In a speech at the Royal Society, the Liberal Democrat leader will blame "draconian and unbalanced" laws for the growth of libel tourism that has seen London become the libel capital of the world. His party is drawing up a package of reforms which would shift the burden of proof on to the plaintiff, decrease the size of damages awarded and introduce rules blocking foreigners from using English courts to fight their libel cases.

Existing rules allow foreign plaintiffs to use English courts to sue, even if the publications in question sold very few copies in Britain.

"Libel tourism is making a mockery of British justice," Mr Clegg will say. In one case, a US academic was successfully sued for £130,000 by a Saudi businessman in an English court, even though the defamatory book sold just 23 copies in Britain over the internet.

"I am deeply concerned about the stifling effect English libel laws are having on scientific debate," Mr Clegg will say. "Scientists must be allowed to question claims fearlessly – especially those that relate to medical care, environmental damage and public safety – if we are to protect ourselves against poor research, phoney treatments and vested corporate interests."

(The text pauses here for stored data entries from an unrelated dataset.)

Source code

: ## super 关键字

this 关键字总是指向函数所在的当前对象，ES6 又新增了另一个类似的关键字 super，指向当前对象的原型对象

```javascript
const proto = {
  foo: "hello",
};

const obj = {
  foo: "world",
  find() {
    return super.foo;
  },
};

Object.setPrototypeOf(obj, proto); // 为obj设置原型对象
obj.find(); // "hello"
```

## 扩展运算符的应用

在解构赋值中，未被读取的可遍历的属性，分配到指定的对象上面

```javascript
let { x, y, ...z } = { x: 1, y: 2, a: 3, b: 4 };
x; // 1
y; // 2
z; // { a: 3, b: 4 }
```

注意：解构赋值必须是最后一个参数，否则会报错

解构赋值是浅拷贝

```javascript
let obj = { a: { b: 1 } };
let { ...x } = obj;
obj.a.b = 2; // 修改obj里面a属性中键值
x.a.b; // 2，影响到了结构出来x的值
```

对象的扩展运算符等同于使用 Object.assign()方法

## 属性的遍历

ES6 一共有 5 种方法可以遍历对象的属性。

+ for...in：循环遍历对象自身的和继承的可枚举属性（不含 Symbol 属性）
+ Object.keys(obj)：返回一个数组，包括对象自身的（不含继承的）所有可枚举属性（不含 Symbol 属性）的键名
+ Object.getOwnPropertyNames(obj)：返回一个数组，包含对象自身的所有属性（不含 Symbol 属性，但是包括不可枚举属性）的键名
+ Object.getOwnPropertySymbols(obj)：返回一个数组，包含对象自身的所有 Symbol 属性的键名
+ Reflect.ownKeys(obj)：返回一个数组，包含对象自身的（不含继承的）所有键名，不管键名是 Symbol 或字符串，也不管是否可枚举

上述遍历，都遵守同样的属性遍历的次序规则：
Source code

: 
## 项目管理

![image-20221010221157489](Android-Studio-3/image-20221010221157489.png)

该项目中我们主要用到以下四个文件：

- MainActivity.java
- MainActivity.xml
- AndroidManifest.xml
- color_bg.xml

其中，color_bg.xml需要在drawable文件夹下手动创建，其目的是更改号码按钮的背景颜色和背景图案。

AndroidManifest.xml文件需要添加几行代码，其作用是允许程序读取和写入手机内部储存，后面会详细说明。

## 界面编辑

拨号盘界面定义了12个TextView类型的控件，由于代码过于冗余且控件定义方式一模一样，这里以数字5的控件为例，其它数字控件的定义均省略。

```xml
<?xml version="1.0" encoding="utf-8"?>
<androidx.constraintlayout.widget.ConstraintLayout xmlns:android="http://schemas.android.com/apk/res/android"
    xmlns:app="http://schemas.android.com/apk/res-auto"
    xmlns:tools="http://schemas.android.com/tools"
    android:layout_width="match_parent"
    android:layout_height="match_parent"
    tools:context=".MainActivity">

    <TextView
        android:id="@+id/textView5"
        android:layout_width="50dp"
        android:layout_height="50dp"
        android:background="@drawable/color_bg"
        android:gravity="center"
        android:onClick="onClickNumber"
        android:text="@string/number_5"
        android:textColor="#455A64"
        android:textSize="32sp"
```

He will also use the speech to criticise "super injunctions" sought and employed by companies to comprehensively gag the media from discussing sensitive issues. MPs and transparency groups were outraged last October when an injunction issued on behalf of the oil-trading company Trafigura not only blocked any reporting of the reasons for the injunction, but also sought to block any coverage of parliamentary proceedings involved in the case. "Our libel law and practice have turned a country once famed for its traditions of freedom and liberty into a legal farce where people and corporations with money can impose silence on others at will," Mr Clegg will say. "I believe in raucous freedom of speech, not gagging orders in our courts."

Jack Straw, the Justice Secretary, has already ordered a review of the libel laws, due to be completed by mid-March. The review panel, made up of academics, lawyers and newspaper editors, will look at whether a specialist tribunal should be set up to resolve defamation cases out of court.